What do people know about the world, and how do they come to know it? I will talk about recent work in cognitive science attempting to answer these questions in computational terms -- terms suitable for both reverse-engineering human learning and also building more human-like machine learning systems. This work follows in a long tradition of viewing knowledge as some kind of program, where learning then becomes a kind of program induction or program synthesis. By formalizing this classic idea using new tools for learning with probabilistic programs, it becomes more powerful both as a machine-learning approach and as a framework for describing and explaining human learning. I will discuss working models in several domains, including learning word meanings, learning the structural form of a data set or a covariance kernel for function estimation and time series analysis, learning programs that generate visual concepts, learning physical laws, and bootstrap learning via the acquisition of new inductive biases.

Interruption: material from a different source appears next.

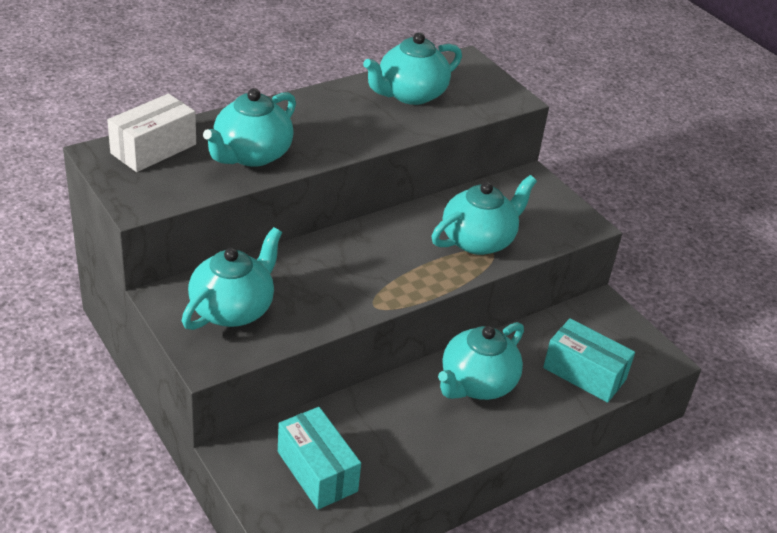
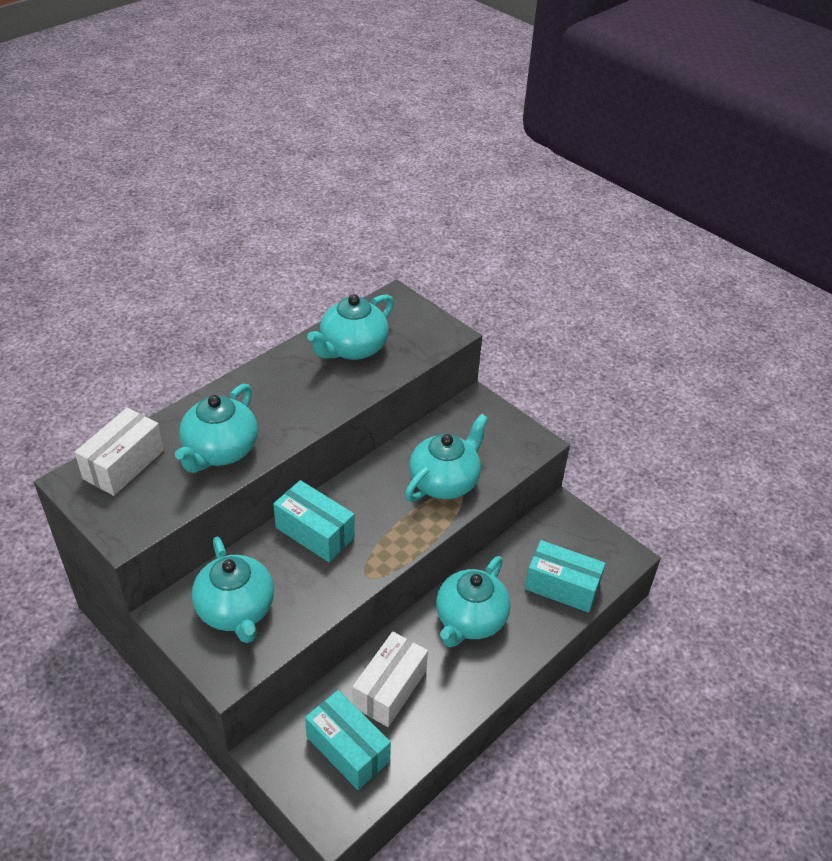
camera: 10 degrees left, 5 degrees up
(233, 309) = (236, 610): turquoise teapot -> turquoise teapot turned 135 degrees clockwise
(331, 259) = (315, 532): none -> turquoise box
(375, 427) = (390, 689): none -> white box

Joshua B. Tenenbaum received his Ph.D. in 1999 from MIT in the Department of Brain and Cognitive Sciences, where he is currently Professor of Computational Cognitive Science as well as a principal investigator in the Computer Science and Artificial Intelligence Laboratory (CSAIL). He studies learning, reasoning and perception in humans and machines, with the twin goals of better understanding human intelligence in computational terms and bringing computers closer to human capacities.
His group's current work focuses on building probabilistic models to explain how people come to be able to learn new concepts from very sparse data, how we learn to learn, and the nature and origins of people's intuitive theories about the physical and social worlds, with a recent emphasis on probabilistic programming formalisms. Their papers have received awards at several conferences, including CVPR, NIPS, UAI, IJCAI, the Annual Meeting of the Cognitive Science Society (CogSci), and the International Conference on Development and Learning (ICDL). He is the recipient of early career awards from the Society for Mathematical Psychology, the Society of Experimental Psychologists, and the American Psychological Association, along with the Troland Research Award from the National Academy of Sciences.